I have a string that I want to use as a filename, so I want to remove all characters that wouldn't be allowed in filenames, using Python.

I'd rather be strict than otherwise, so let's say I want to retain only letters, digits, and a small set of other characters like "_-.() ". What's the most elegant solution?

The filename needs to be valid on multiple operating systems (Windows, Linux and Mac OS) - it's an MP3 file in my library with the song title as the filename, and is shared and backed up between 3 machines.

11/28/2016 2:18:47 AM

This is the solution I ultimately used:

import unicodedata

validFilenameChars = "-_.() %s%s" % (string.ascii_letters, string.digits)

def removeDisallowedFilenameChars(filename):
    cleanedFilename = unicodedata.normalize('NFKD', filename).encode('ASCII', 'ignore')
    return ''.join(c for c in cleanedFilename if c in validFilenameChars)

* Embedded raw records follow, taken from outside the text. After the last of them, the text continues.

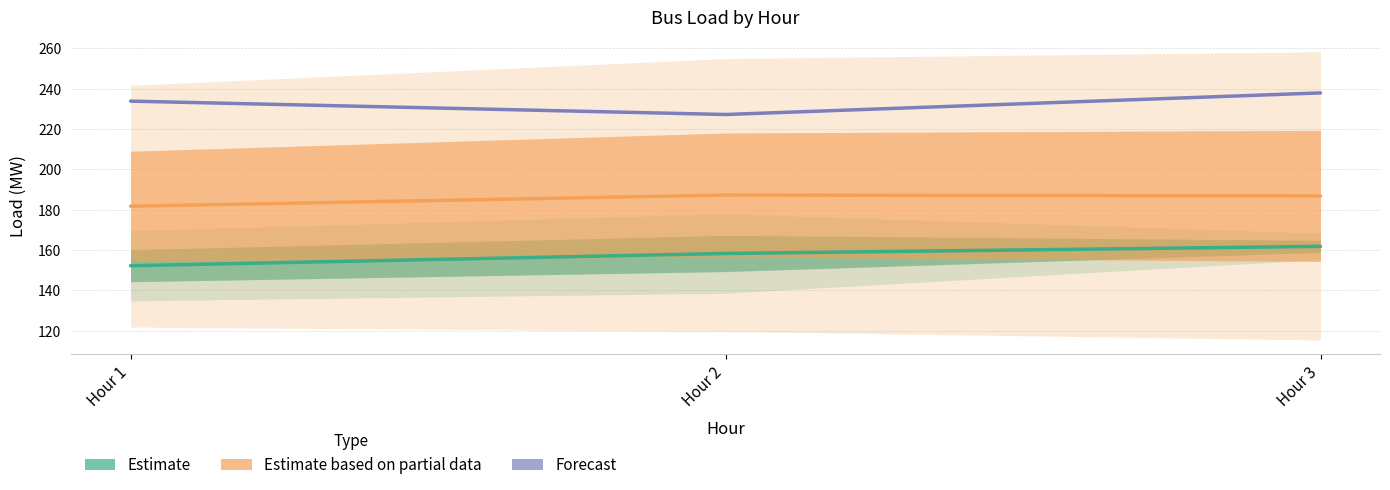

What are all the series names shown in the legend?

Estimate, Estimate based on partial data, Forecast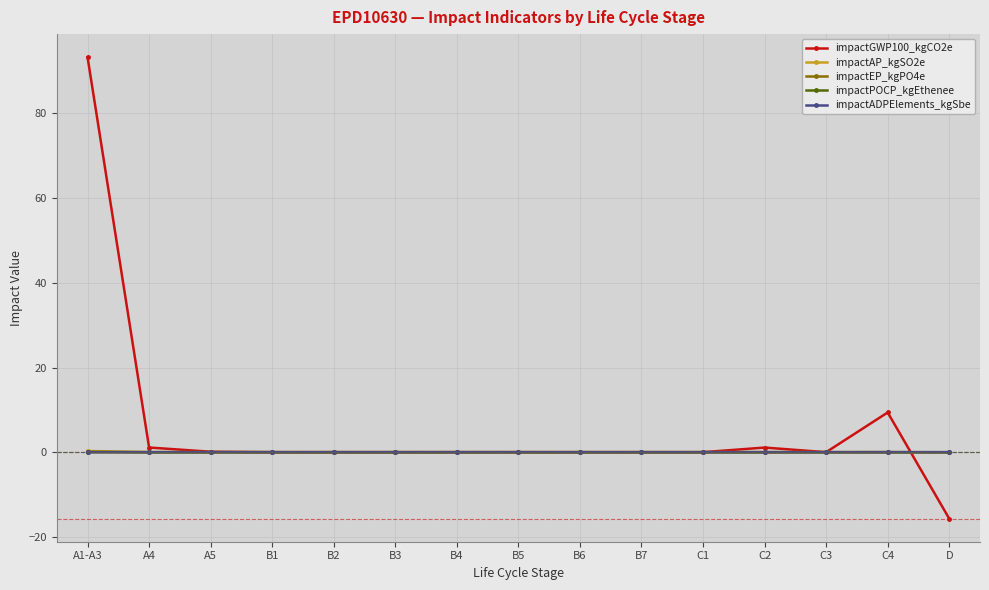

Count the number of categories in the chart.

15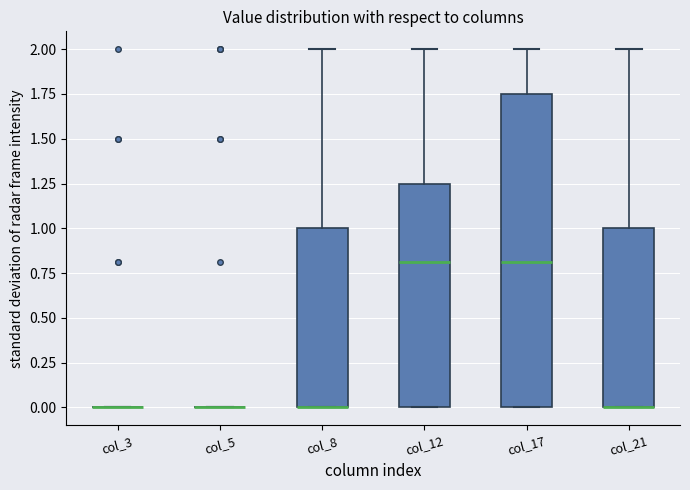

Reading left to right, transcribe this box plot: for each box, give where its median line is, the range the box spans, and where its two whiskers end, as read against the y-axis. The values are not printed on the chart, so give them approximately, as read against the axis.

col_3: box collapsed to a line at 0.00, whiskers 0.00 to 0.00
col_5: box collapsed to a line at 0.00, whiskers 0.00 to 0.00
col_8: median 0.00 (drawn on the box's lower edge), box 0.00 to 1.00, whiskers 0.00 to 2.00
col_12: median 0.80, box 0.00 to 1.25, whiskers 0.00 to 2.00
col_17: median 0.80, box 0.00 to 1.75, whiskers 0.00 to 2.00
col_21: median 0.00 (drawn on the box's lower edge), box 0.00 to 1.00, whiskers 0.00 to 2.00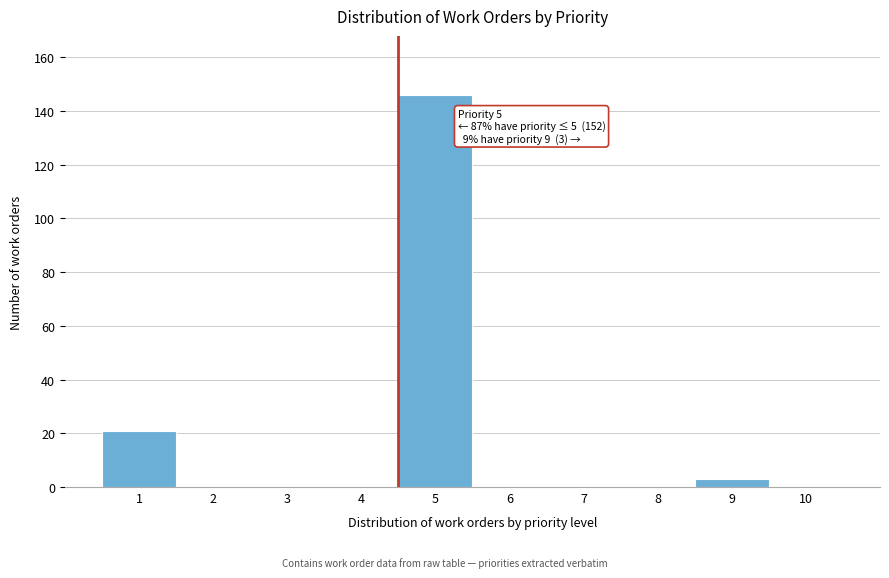

Which range on the x-axis has the tallest bar?

4.5 to 5.5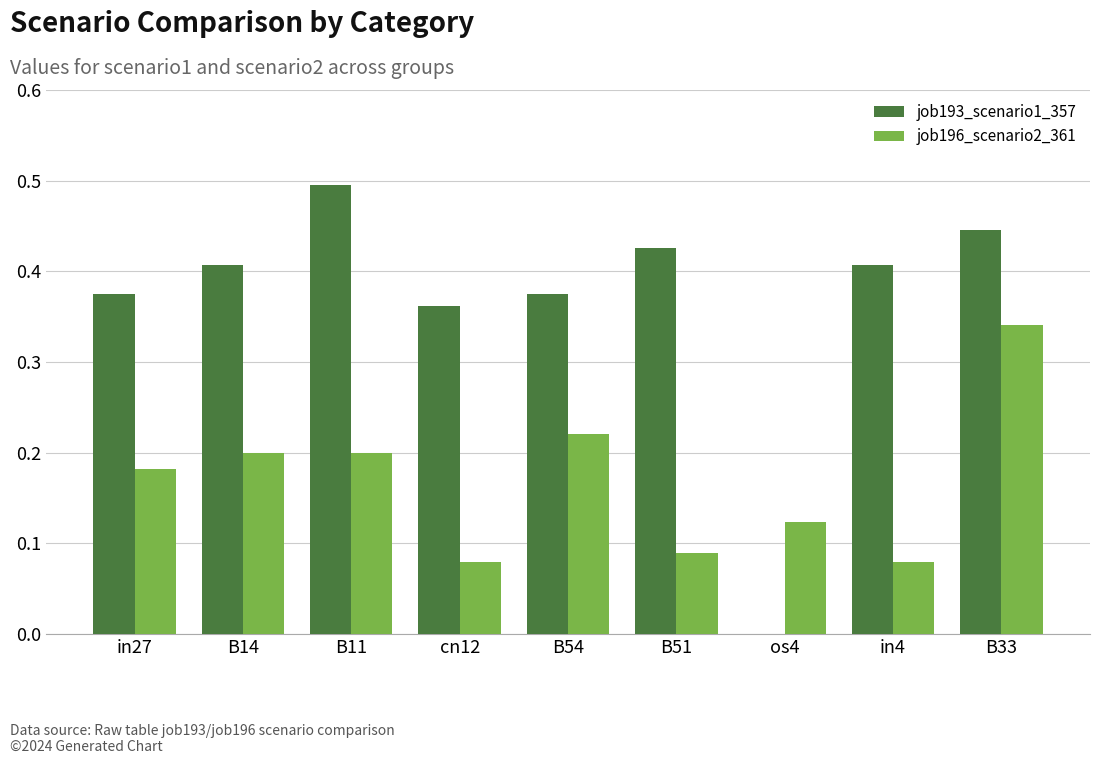

Is it true that job193_scenario1_357 equals 0.6 at in27?

False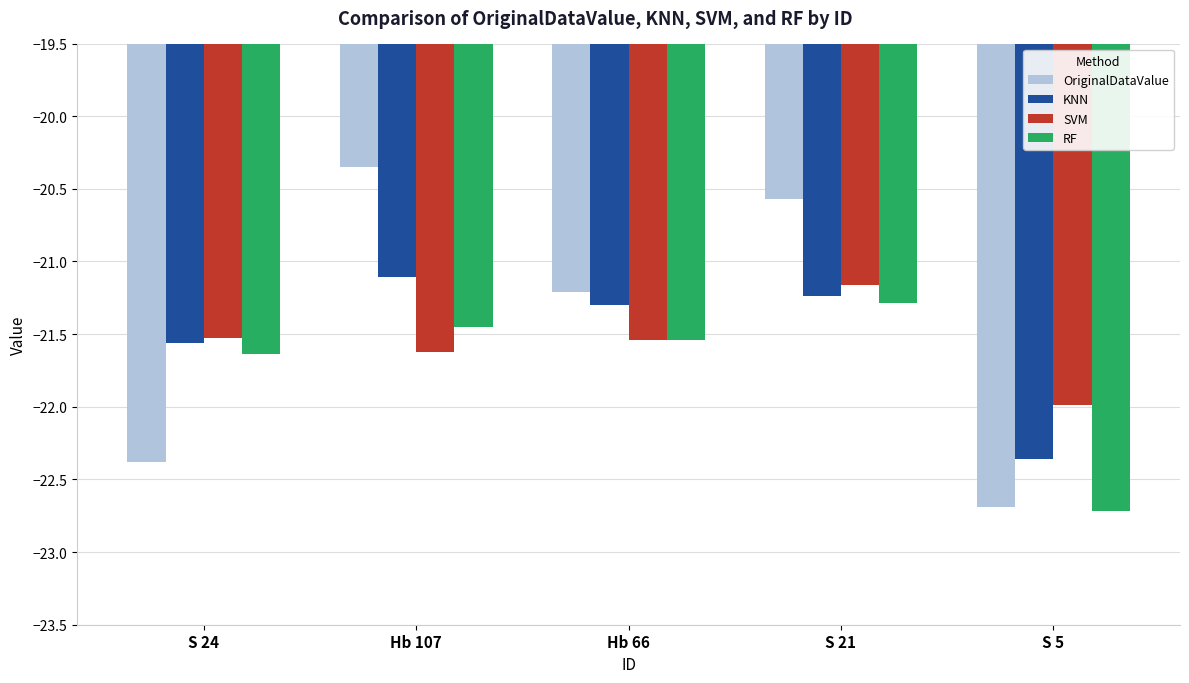

What is the average value of the RF series?

-21.7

The unicodedata.normalize call replaces accented characters with the unaccented equivalent, which is better than simply stripping them out. After that all disallowed characters are removed.

My solution doesn't prepend a known string to avoid possible disallowed filenames, because I know they can't occur given my particular filename format. A more general solution would need to do so.

3/30/2009 7:40:17 PM

You can look at the Django framework for how they create a "slug" from arbitrary text. A slug is URL- and filename- friendly.

The Django text utils define a function, slugify(), that's probably the gold standard for this kind of thing. Essentially, their code is the following.

def slugify(value):
    Normalizes string, converts to lowercase, removes non-alpha characters,
    and converts spaces to hyphens.
    import unicodedata
    value = unicodedata.normalize('NFKD', value).encode('ascii', 'ignore')
    value = unicode(re.sub('[^\w\s-]', '', value).strip().lower())
    value = unicode(re.sub('[-\s]+', '-', value))

There's more, but I left it out, since it doesn't address slugification, but escaping.